Homeownership may be the apotheosis of achieving the American Dream. But the true test of whether the American Dream is alive and well is whether economic mobility is alive and well. The fact is that 42 percent of children born to parents in the bottom income quintile and 39 percent of children born to parents in the top quintile will end up in those same income brackets a generation later. Economists call this phenomenon “stickiness at the ends.” In other words, for a large group of people at the top and bottom of the economy, economic potential is set at birth. The American Dream of those at the bottom is too often just a dream.

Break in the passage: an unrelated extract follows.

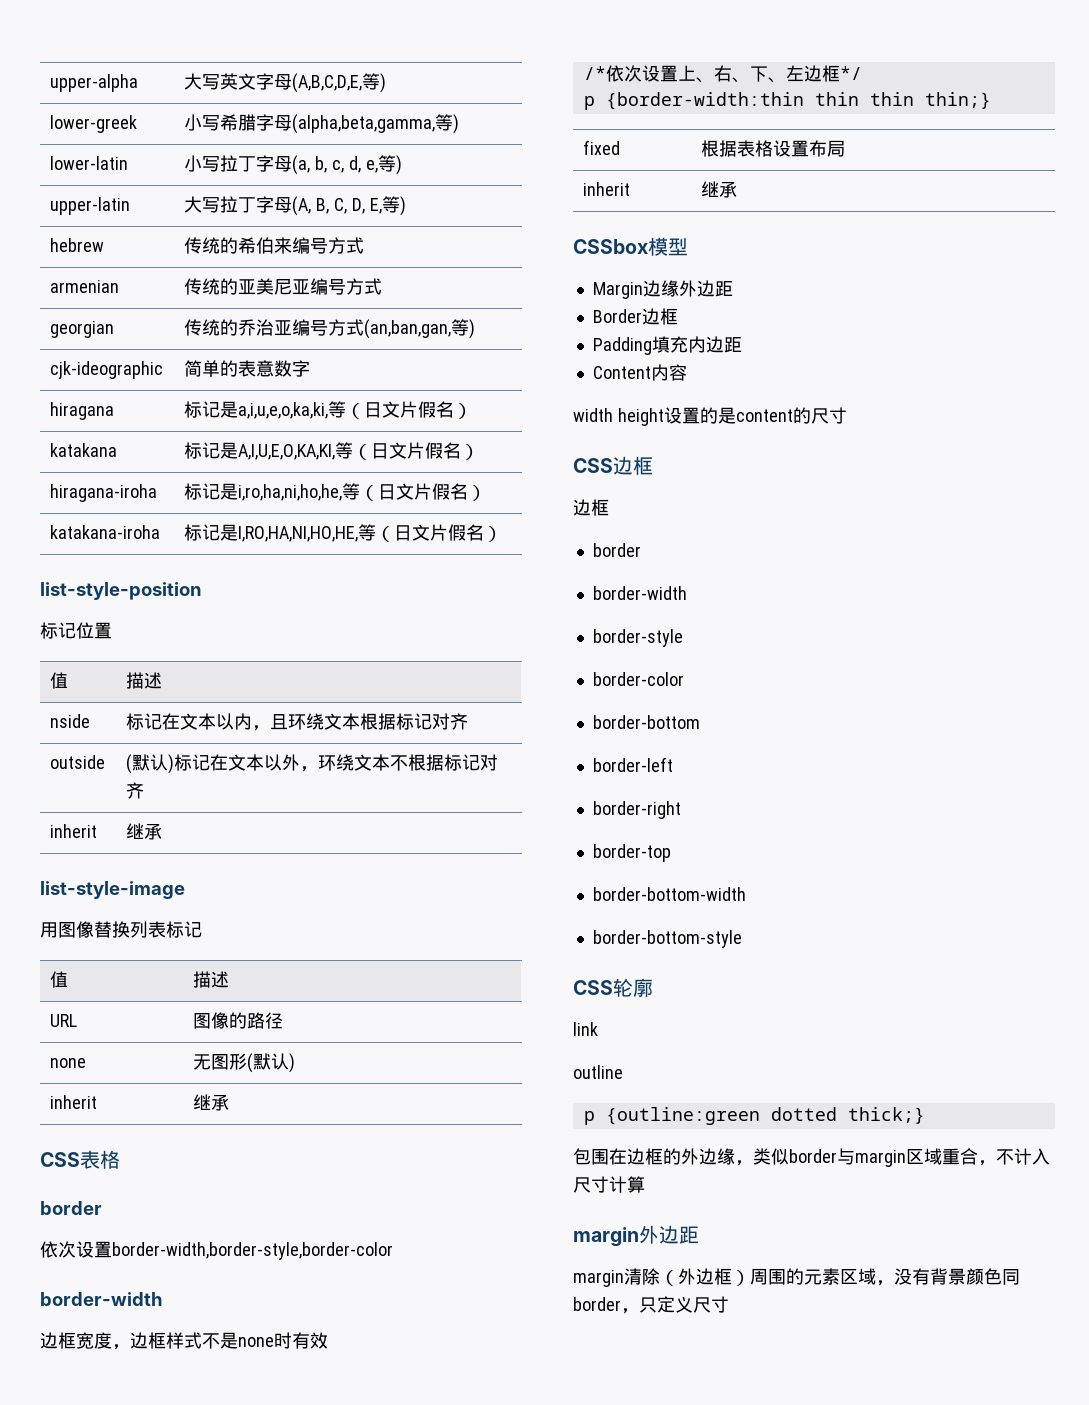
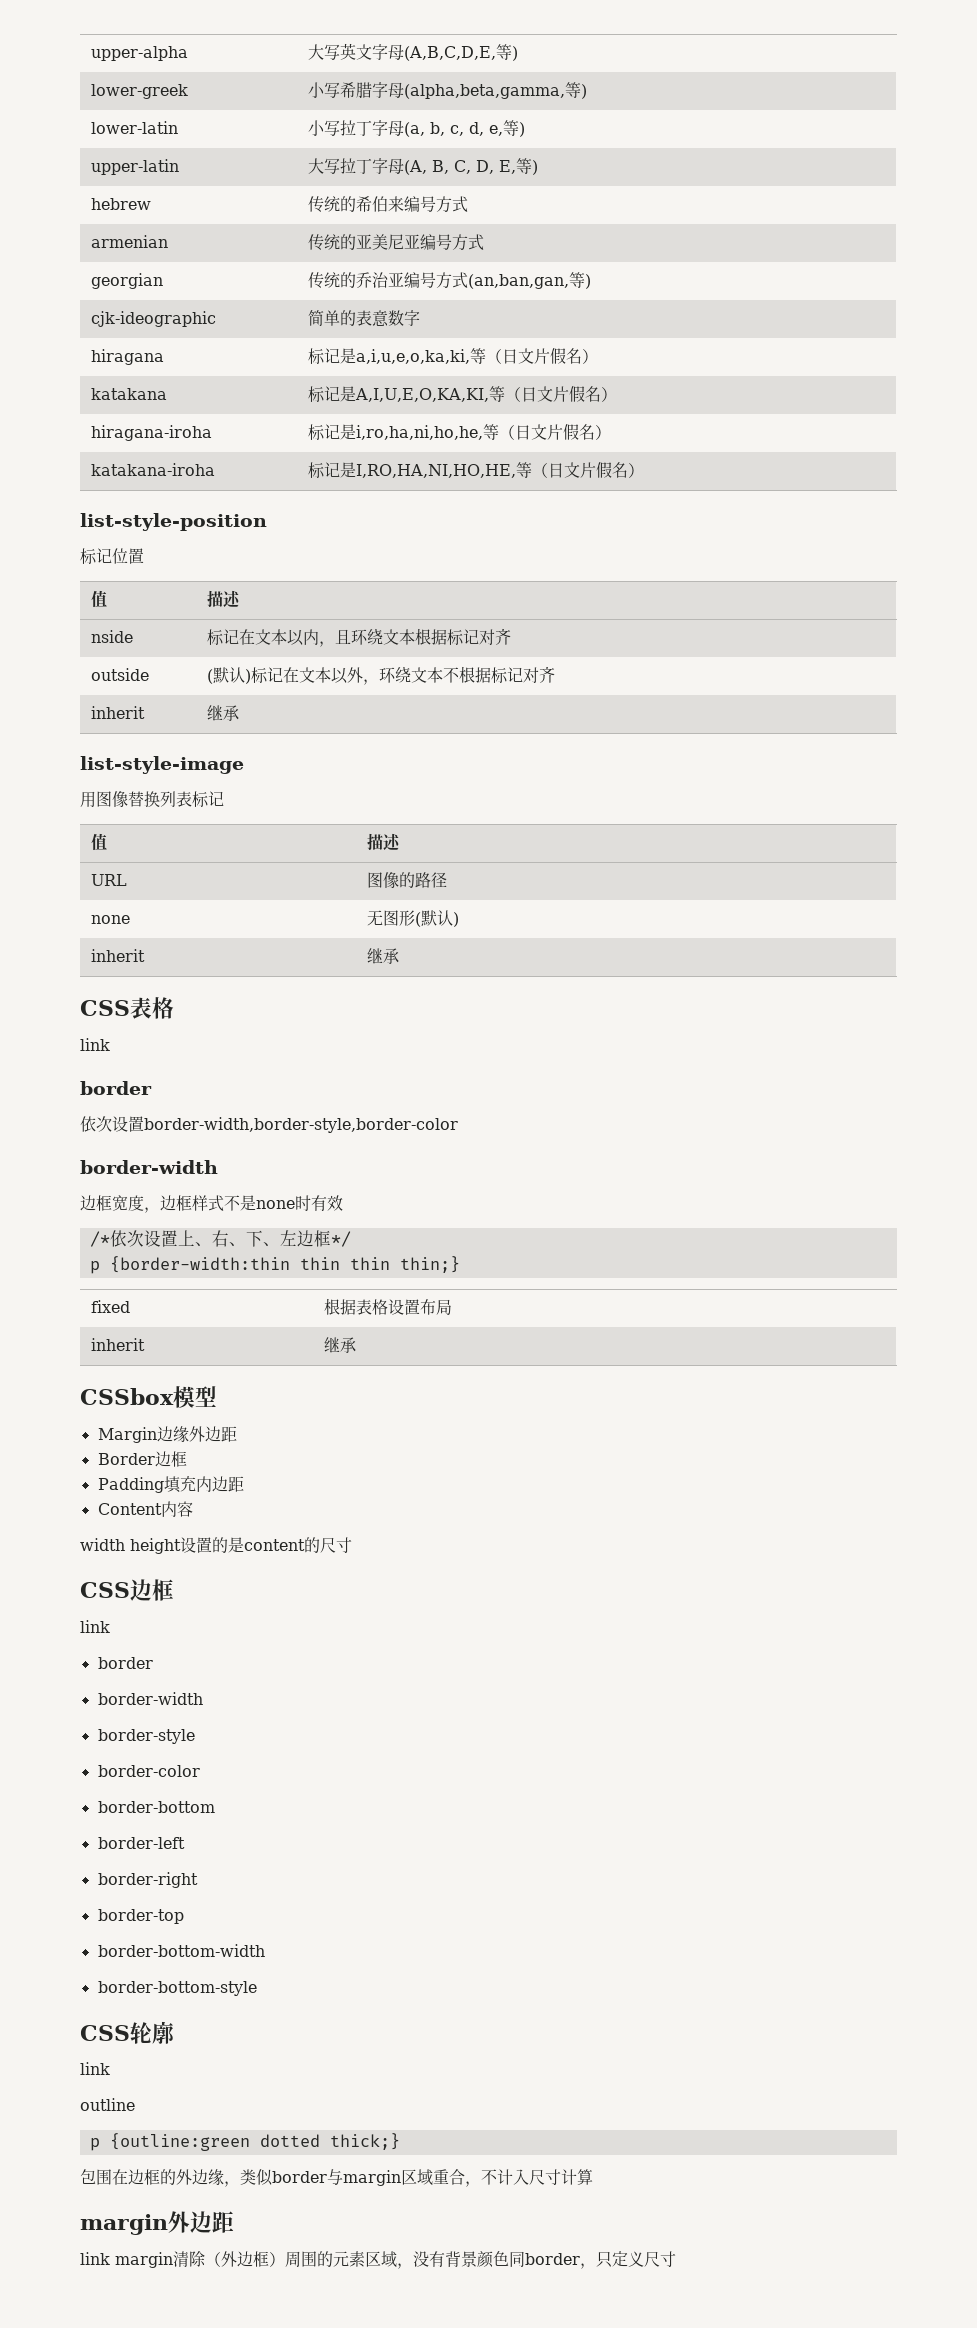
(120, 1159) none -> [80,1038,110,1051] // link
[573,499,609,516] 边框 -> [80,1620,110,1633] link
(699, 1235) none -> [80,2252,110,2265] link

Plenty of low-income families are living on the edge, always one piece of bad luck away from not being able to meet their basic needs. It could be a job loss, a medical emergency, a car breaking down, or an unexpected home repair. It could be the rising cost of health insurance, a freezing cold winter that brings higher heating bills, or a sudden surge in gas prices. It’s difficult for anyone to achieve economic mobility without first establishing financial stability. Savings are a buffer to keep families from falling off the edge.
One in six of America’s children are threatened by hunger and food insecurity. Recognizing the urgency of the problem, President Obama has pledged to end child hunger by 2015. Achieving this goal will require a committed and sustained federal effort to support children and families. It will also require a willingness to look for novel policy solutions.